Exercise requirements: Please determine how many lines of the material include the word "dashed", and respond with nothing but that number.

Task input:
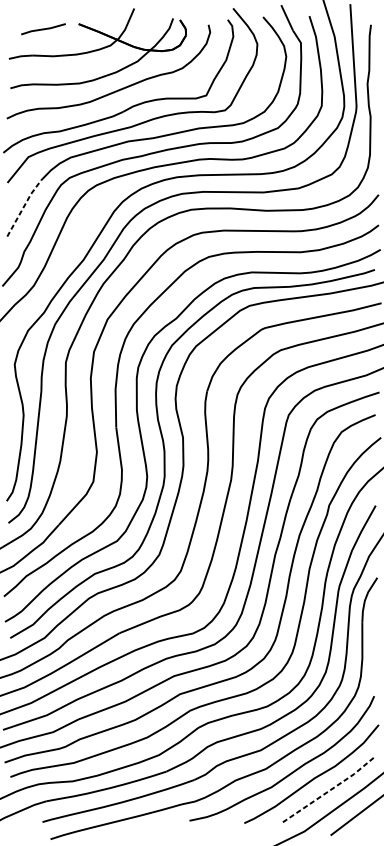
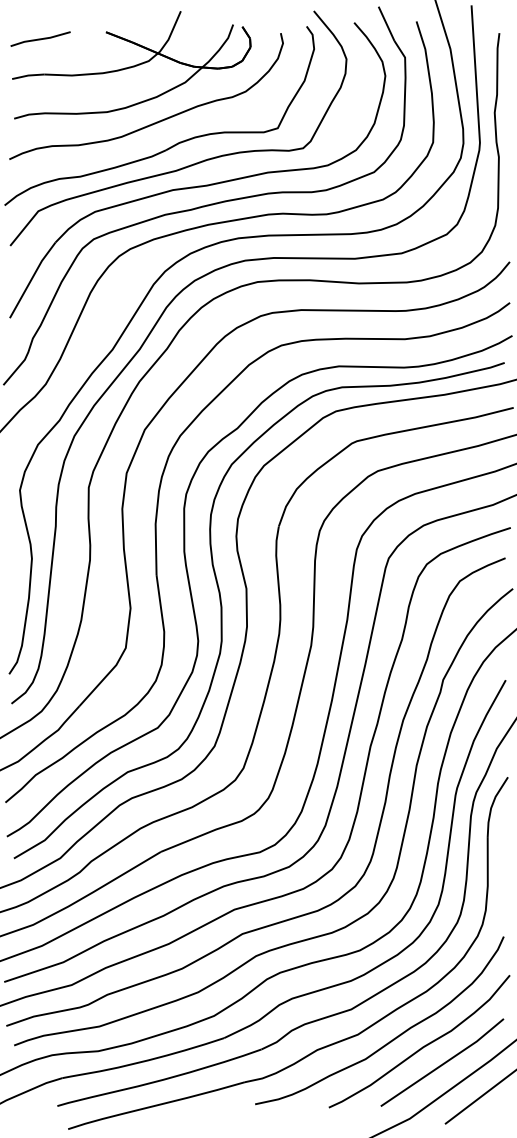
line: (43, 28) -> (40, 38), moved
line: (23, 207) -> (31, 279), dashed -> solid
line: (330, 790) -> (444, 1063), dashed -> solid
---
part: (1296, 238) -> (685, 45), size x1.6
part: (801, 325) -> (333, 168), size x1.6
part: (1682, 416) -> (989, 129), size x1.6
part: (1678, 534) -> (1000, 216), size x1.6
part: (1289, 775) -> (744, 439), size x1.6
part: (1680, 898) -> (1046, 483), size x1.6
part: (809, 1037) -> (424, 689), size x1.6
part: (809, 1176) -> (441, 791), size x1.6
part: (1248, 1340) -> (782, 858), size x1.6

The completed task: 2